> [Job]: Reproduce the rows below word for word, starting at the line with "What is the difference" and ending with the line with "00:52, 01:44, 00:44", both lines included. Leave the pictures out of your copy.

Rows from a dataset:
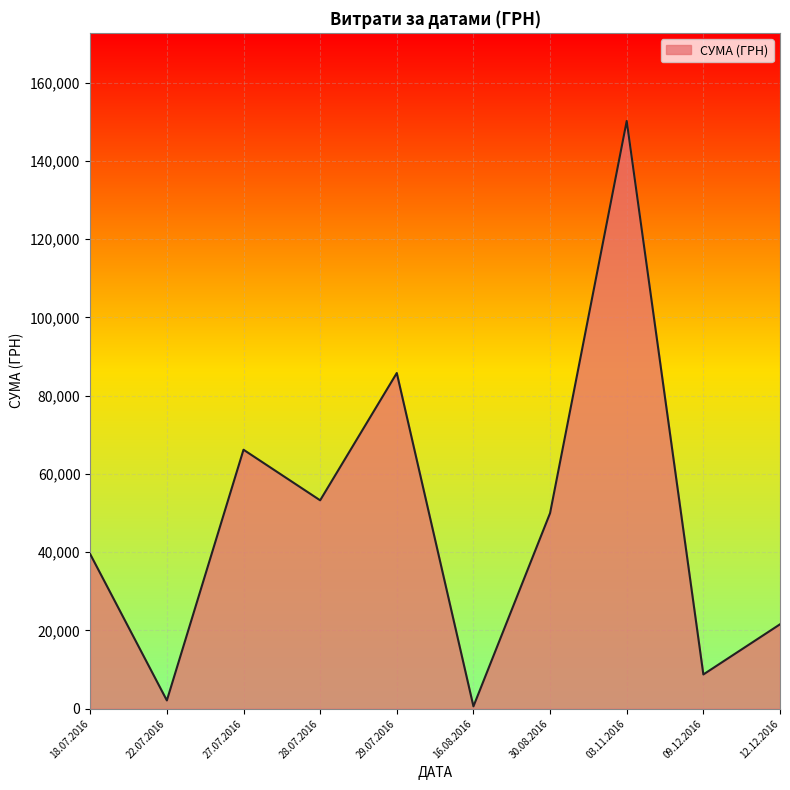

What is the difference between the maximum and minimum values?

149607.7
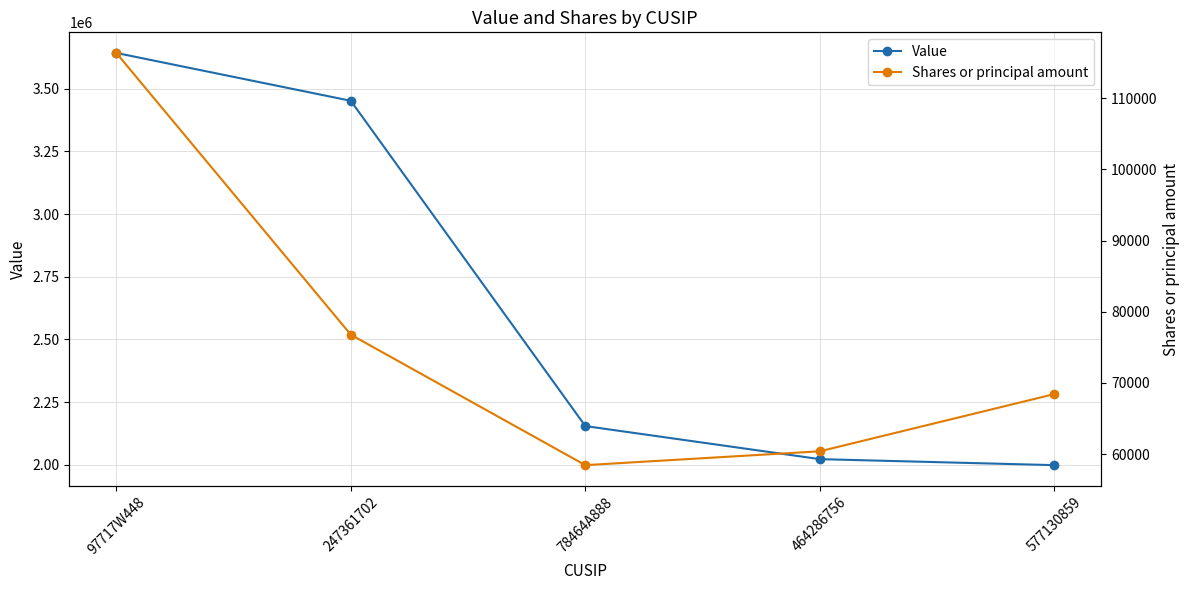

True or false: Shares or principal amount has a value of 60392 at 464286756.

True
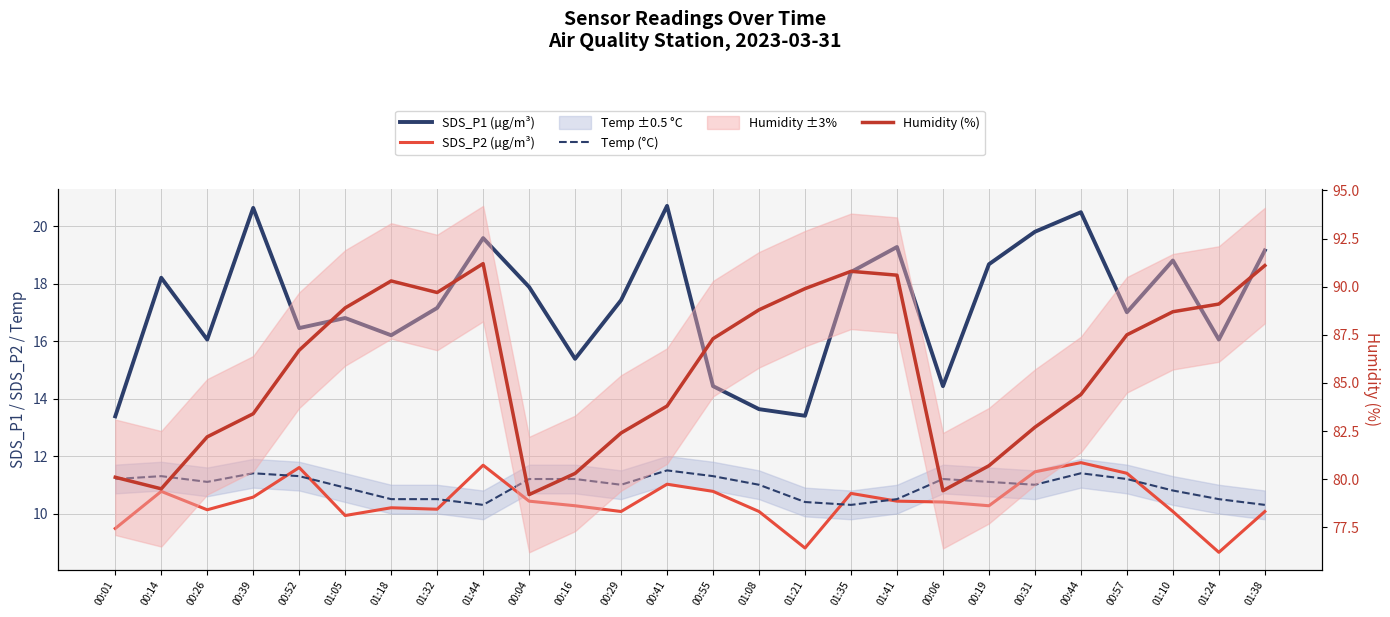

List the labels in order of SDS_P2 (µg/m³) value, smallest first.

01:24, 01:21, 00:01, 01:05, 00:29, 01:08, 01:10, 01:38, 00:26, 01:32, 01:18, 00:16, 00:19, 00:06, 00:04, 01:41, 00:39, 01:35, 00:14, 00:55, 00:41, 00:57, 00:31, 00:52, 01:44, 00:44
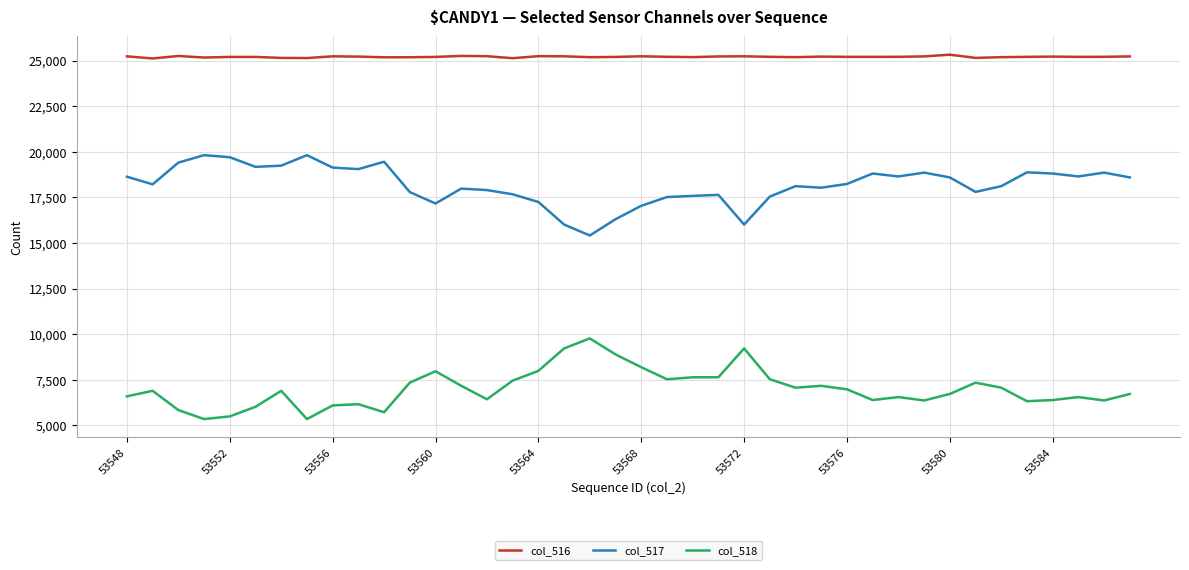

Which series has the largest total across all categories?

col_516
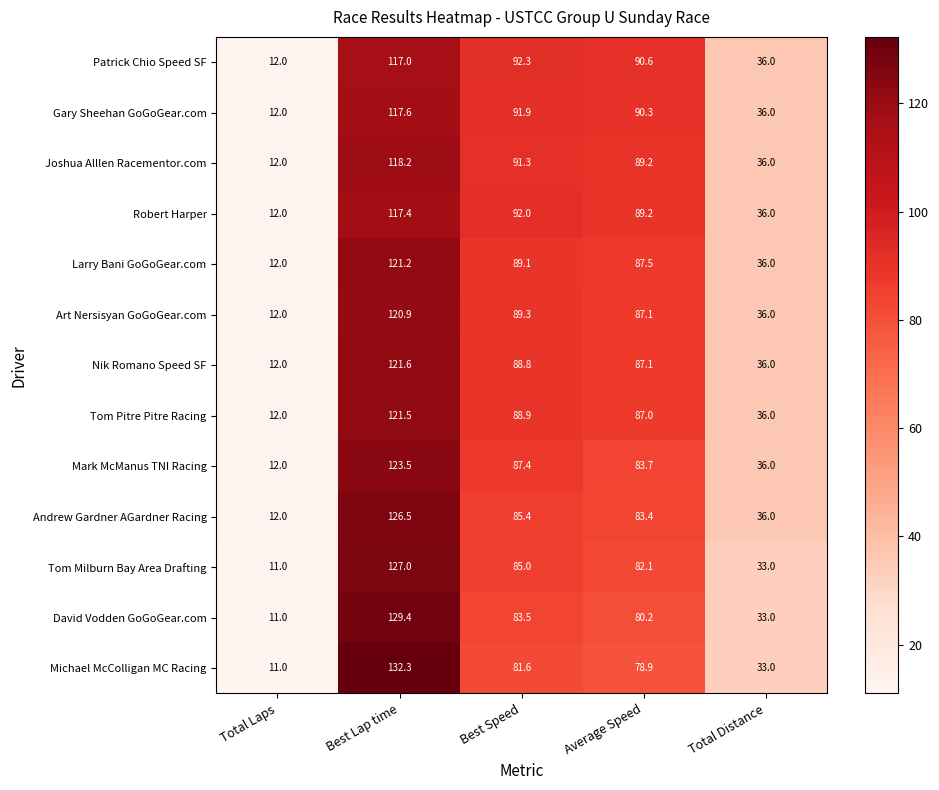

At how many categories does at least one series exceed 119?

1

==

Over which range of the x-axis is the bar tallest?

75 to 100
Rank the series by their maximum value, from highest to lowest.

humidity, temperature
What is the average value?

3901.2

> [Written answer]:
What is the difference between the maximum and minimum values?

149607.7

True or false: Shares or principal amount has a value of 60392 at 464286756.

True

List the labels in order of SDS_P2 (µg/m³) value, smallest first.

01:24, 01:21, 00:01, 01:05, 00:29, 01:08, 01:10, 01:38, 00:26, 01:32, 01:18, 00:16, 00:19, 00:06, 00:04, 01:41, 00:39, 01:35, 00:14, 00:55, 00:41, 00:57, 00:31, 00:52, 01:44, 00:44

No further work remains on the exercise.